The clinic also maintains a small supply of non-narcotic, commonly-used medications such as antibiotics, which are provided to employees at a minimal fee. Ward said an on-site clinic patient recently paid $1.45 for a prescription that costs $25 at a pharmacy using Seats’ prescription drug benefit.

Weighing the Benefits

Ward knows on-site services pay off, but he adds that it can be hard to quantify the benefits. For example, many companies saw productivity rise during the recession as layoffs eliminated less productive employees and encouraged remaining workers to become more efficient.

Ward believes Seats’ productivity increase is due to a committed workforce supported by on-site health services and said the on-site clinic also helped reduce absenteeism, which went from the top reason for employee termination to being so low that “there’s virtually nothing to measure.”

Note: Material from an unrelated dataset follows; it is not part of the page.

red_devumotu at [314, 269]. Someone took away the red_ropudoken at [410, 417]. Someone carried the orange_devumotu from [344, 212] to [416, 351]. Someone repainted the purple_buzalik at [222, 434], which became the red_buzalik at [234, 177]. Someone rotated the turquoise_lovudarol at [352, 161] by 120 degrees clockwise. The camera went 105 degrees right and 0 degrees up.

Workers’ compensation claims recently hit their lowest level since Seats began tracking claims in 1993, when its workforce was roughly half its current size. “If someone has an ache, they can see the doctor, get a massage or have occupational therapy before it develops into something more severe that becomes a workers’ comp claim,” Ward said.

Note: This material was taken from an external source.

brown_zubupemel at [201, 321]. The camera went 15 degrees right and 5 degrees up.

Finally, the on-site clinic clearly costs less than sending employees to local physician clinics. “We’ve chosen to do what we can on-site because we believe we have a better opportunity to control the cost without a lot of additional overhead,” Ward said. Seats also offers programs and services that encourage employees to pursue better health.

Healthy Practices

Seats encourages employees to pursue better health by:

  • Implementing the “It Pays to Play” program to award points to employees who take a health risk assessment (HRA) and participate in fitness activities. Points are linked to cash rewards as high as $250. The program is open to employees’ spouses who participate in the health plan.
  • Holding weekly meetings for people who want to work together to lose weight.
  • Sponsoring a summer walking program to encourage fitness with prizes for meeting walking goals.
  • Educating employees about health issues and costs through health fairs, presentations and newsletter articles.

Getting Involved

Since embracing self-funding, Seats has worked to help transform health care. Ward has been active in The Alliance cooperative as a board member, an officer and a member of the Health Policy Committee that educates legislators about health issues.

One benefit of self-funding is gaining access to data about health costs and outcomes. Ward said data has taught him that assumptions about the cost and quality of specific providers are often wrong.

Ward wants that type of data to be available to all consumers so he participates in The Alliance’s work to develop a transparent health care system. Health care is “transparent” when purchasers and patients can access accurate information about prices, quality, and outcomes.

“The work that’s being done to get good measures of cost and quality so we can compare one doctor to another is powerful stuff,” Ward said.

Ward envisions a health care system where physicians and facilities compete to provide the highest quality care and employees pick providers based on a combination of quality and cost. “Participating in this effort is part of making a difference in health care,” Ward said. “That difference is important not only for us as a company, but for all our employees and ultimately for our nation.”